Estamos expectantes que outras equipas, sobretudo, as que se assumem como candidatas ao título entrem na corrida, de modo a que se confira ao torneio mais competitividade e consequentemente mais interesse. A luta não pode resumir-se a duas equipas, sobretudo, neste início de torneio. O cenário é admissível, lá mais para frente, quando as coisas começar a tomar definições.

A verdade, é que nem o Interclube, nem o Recreativo do Libolo, deram ainda o ar da sua graça. Quanto à turma da Polícia, a situação tem a ver com um arranque não muito prometedor, já vai com duas derrotas, e no que se refere à turma do Cuanza Sul, pode-se dizer que a inserção nas competições africanas de clubes tem de algum modo atrapalhado a sua campanha na prova doméstica.

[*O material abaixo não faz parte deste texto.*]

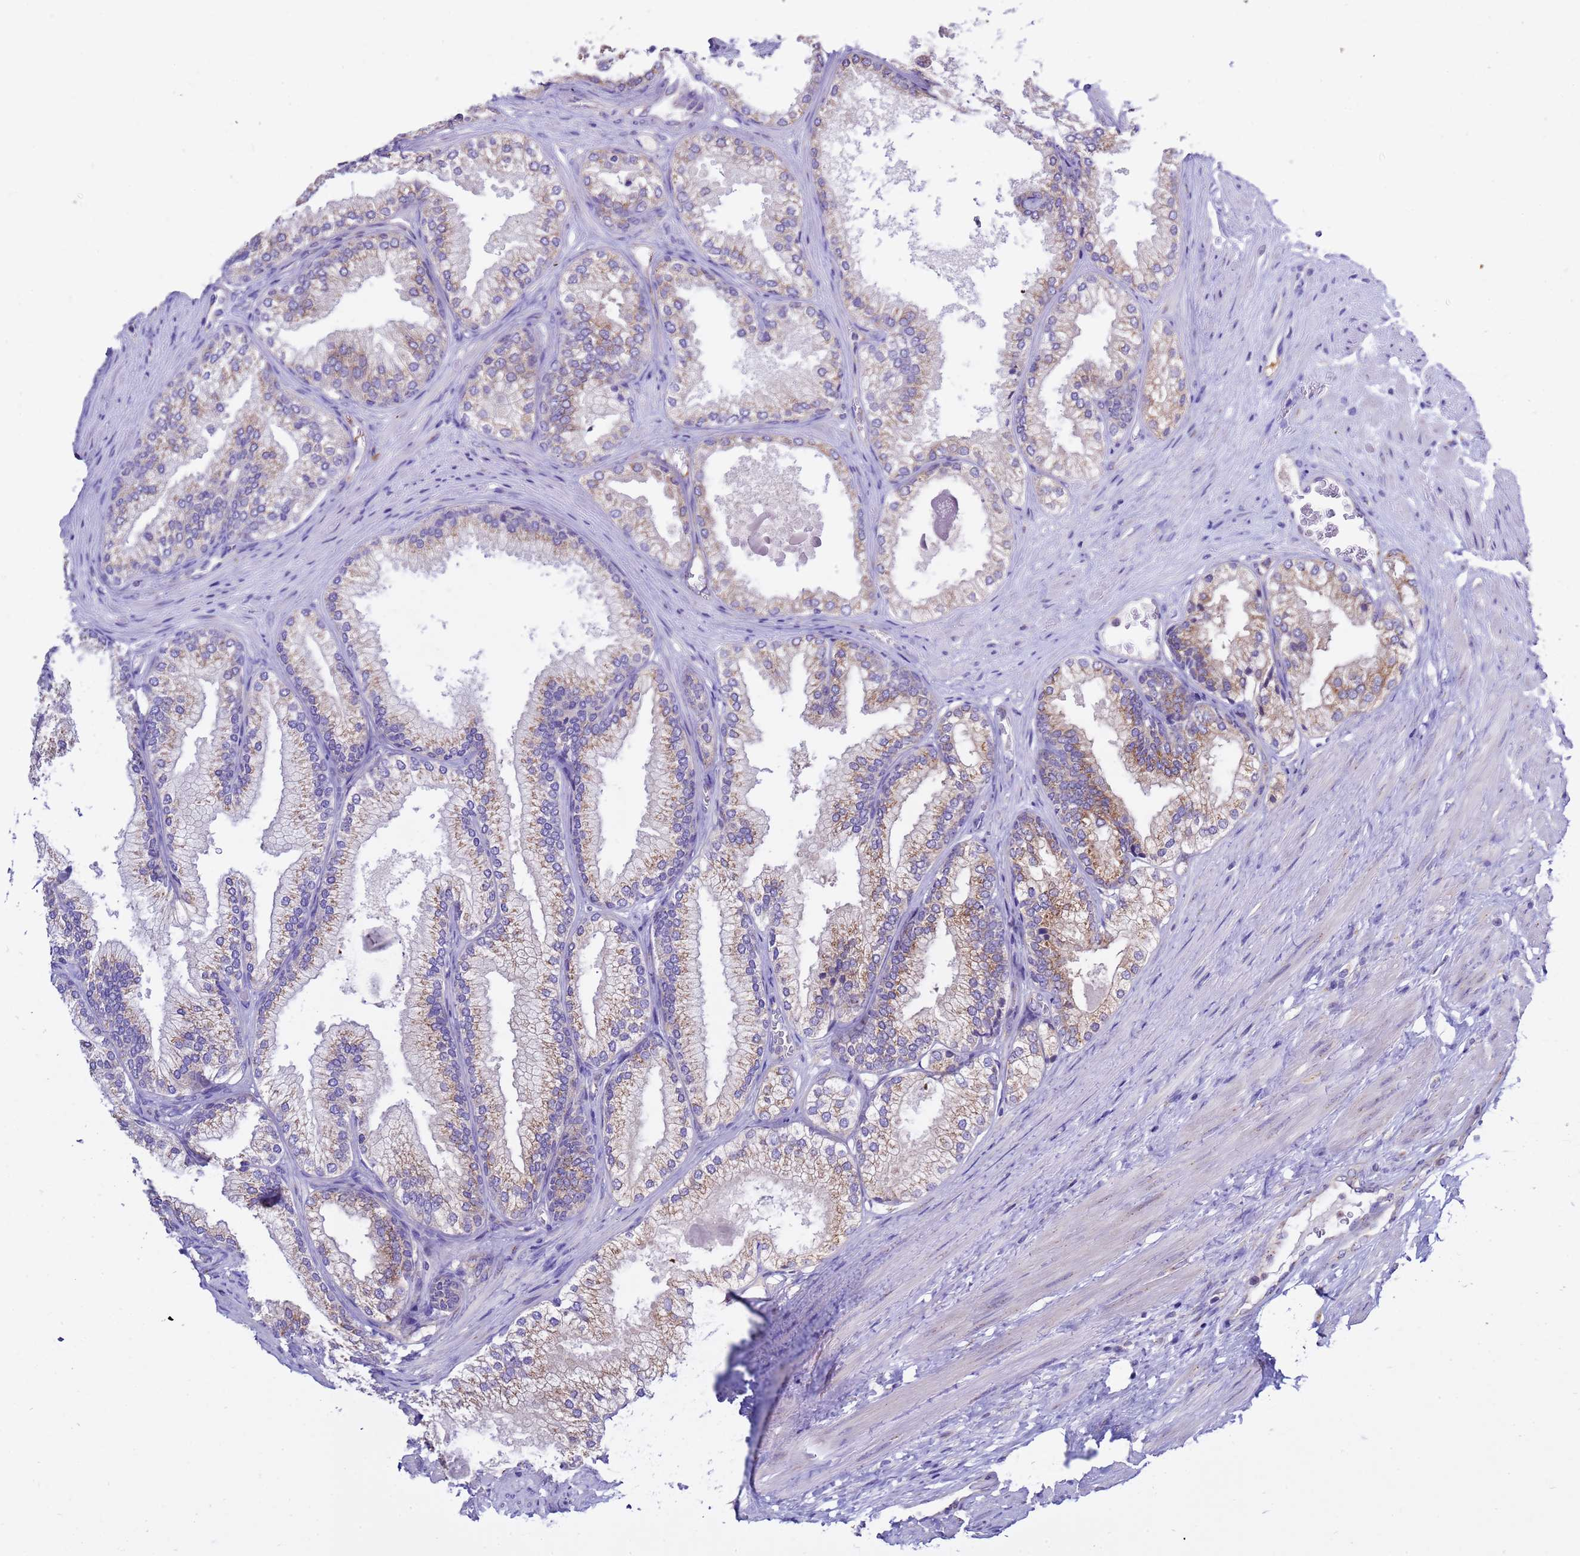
{"staining": {"intensity": "moderate", "quantity": "25%-75%", "location": "cytoplasmic/membranous"}, "tissue": "prostate", "cell_type": "Glandular cells", "image_type": "normal", "snomed": [{"axis": "morphology", "description": "Normal tissue, NOS"}, {"axis": "topography", "description": "Prostate"}], "caption": "This is a histology image of immunohistochemistry (IHC) staining of benign prostate, which shows moderate positivity in the cytoplasmic/membranous of glandular cells.", "gene": "ANAPC1", "patient": {"sex": "male", "age": 76}}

E, o Petro de Luanda? O Petro ficou grandemente prejudicado com a derrota de sexta-feira, diante do Kabuscorp do Palanca. Todavia, não perdeu o comboio, é uma equipa com vigor e determinação suficiente para recuperar as posições perdidas, e voltar a estar entre as equipas da linha da frente. Diga-se de passagem, o começo do campeonato está interessante e recomenda-se.

Aliás, todos esperam que esta edição venha a superar a anterior, em termos de disputa e competitividade. Que venha a ser marcada por uma luta acérrima, até às últimas jornadas. Afinal, o que valoriza qualquer competição não é senão o nível de disputa, o que só é possível com equipas determinadas na consumação dos seus objectivos.